A student pushes horizontally on a textbook of
mass 0.250 kg and holds it stationary against the
classroom wall.
a) Draw a free body diagram showing and labeling
all the forces acting on the textbook.
b) From your diagram, what is the friction force that holds the textbook in place?
c) The coefficient of static friction between book and wall is 0.190. Use this and your freebody
diagram to determine the minimum force needed to hold the textbook in place.
To answer these questions, we need to understand the forces acting on the textbook and apply Newton's laws of motion.
a) Free Body Diagram:
A free body diagram is a visual representation that shows all the forces acting on an object. In this case, the forces acting on the textbook are:
- The gravitational force (mg) acting vertically downwards, where m is the mass of the textbook and g is the acceleration due to gravity.
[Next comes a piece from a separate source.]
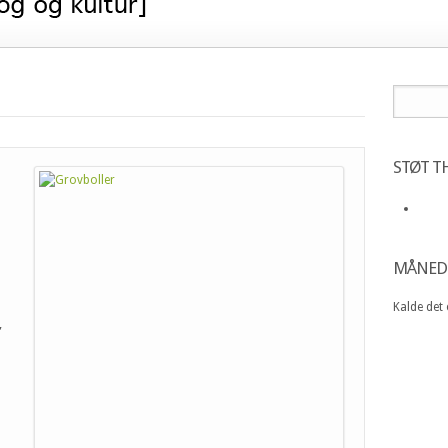
STØT TH
MÅNED
Kalde det
,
- The normal force (N) exerted by the wall on the textbook, which acts perpendicular to the wall.
- The friction force (f) exerted by the wall on the textbook, which acts parallel to the wall and opposes the applied force.
b) Friction Force:
From the free body diagram, we can see that the friction force is the only force opposing the applied force. In this case, since the textbook is held stationary against the wall, the friction force balances the applied force. Therefore, the value of the friction force is equal in magnitude but opposite in direction to the applied force.
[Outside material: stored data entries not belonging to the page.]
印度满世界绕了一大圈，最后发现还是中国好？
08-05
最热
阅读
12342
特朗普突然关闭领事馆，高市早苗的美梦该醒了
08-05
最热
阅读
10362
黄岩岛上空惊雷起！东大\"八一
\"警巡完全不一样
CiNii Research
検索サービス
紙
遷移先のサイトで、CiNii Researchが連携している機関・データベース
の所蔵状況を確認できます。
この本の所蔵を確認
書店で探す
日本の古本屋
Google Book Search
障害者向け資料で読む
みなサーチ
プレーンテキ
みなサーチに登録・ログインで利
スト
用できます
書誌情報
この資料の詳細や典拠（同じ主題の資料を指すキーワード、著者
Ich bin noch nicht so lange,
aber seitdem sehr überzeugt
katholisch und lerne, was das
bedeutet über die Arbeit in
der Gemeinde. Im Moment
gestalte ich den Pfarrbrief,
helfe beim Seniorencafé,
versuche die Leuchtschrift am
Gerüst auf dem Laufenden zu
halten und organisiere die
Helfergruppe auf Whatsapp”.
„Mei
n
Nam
c) Minimum Force to Hold the Textbook in Place:
To determine the minimum force needed to hold the textbook in place, we use the equation for static friction:
f_static = μ * N
where μ is the coefficient of static friction and N is the normal force.
From the free body diagram, we can see that the normal force is equal to the gravitational force, N = mg.
Now we can substitute these values into the equation:
f_static = μ * N = μ * (mg)
Given that the coefficient of static friction is 0.190, and the mass of the textbook is 0.250 kg, we can calculate the minimum force:
f_static = 0.190 * (0.250 kg * 9.8 m/s^2) = 0.468 N
Therefore, the minimum force needed to hold the textbook in place against the wall is 0.468 Newtons.